*To do*
Return each line, exactly as given, from the one containing "נזכרתי בטיול משפחתי" through the end of the entries below, and skip the rest.

Dataset excerpts
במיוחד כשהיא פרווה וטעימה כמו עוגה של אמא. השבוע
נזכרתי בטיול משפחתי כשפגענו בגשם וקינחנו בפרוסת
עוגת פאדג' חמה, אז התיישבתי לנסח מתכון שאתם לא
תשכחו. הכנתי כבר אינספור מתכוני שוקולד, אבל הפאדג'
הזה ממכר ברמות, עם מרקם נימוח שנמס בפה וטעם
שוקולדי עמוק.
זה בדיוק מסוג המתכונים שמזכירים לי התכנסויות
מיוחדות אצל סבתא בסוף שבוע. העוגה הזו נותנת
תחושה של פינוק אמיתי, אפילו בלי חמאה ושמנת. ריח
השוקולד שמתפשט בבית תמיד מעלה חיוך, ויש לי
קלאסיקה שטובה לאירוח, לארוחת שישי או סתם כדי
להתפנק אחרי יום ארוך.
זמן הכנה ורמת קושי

*Exercise answer*
נזכרתי בטיול משפחתי כשפגענו בגשם וקינחנו בפרוסת
עוגת פאדג' חמה, אז התיישבתי לנסח מתכון שאתם לא
תשכחו. הכנתי כבר אינספור מתכוני שוקולד, אבל הפאדג'
הזה ממכר ברמות, עם מרקם נימוח שנמס בפה וטעם
שוקולדי עמוק.
זה בדיוק מסוג המתכונים שמזכירים לי התכנסויות
מיוחדות אצל סבתא בסוף שבוע. העוגה הזו נותנת
תחושה של פינוק אמיתי, אפילו בלי חמאה ושמנת. ריח
השוקולד שמתפשט בבית תמיד מעלה חיוך, ויש לי
קלאסיקה שטובה לאירוח, לארוחת שישי או סתם כדי
להתפנק אחרי יום ארוך.
זמן הכנה ורמת קושי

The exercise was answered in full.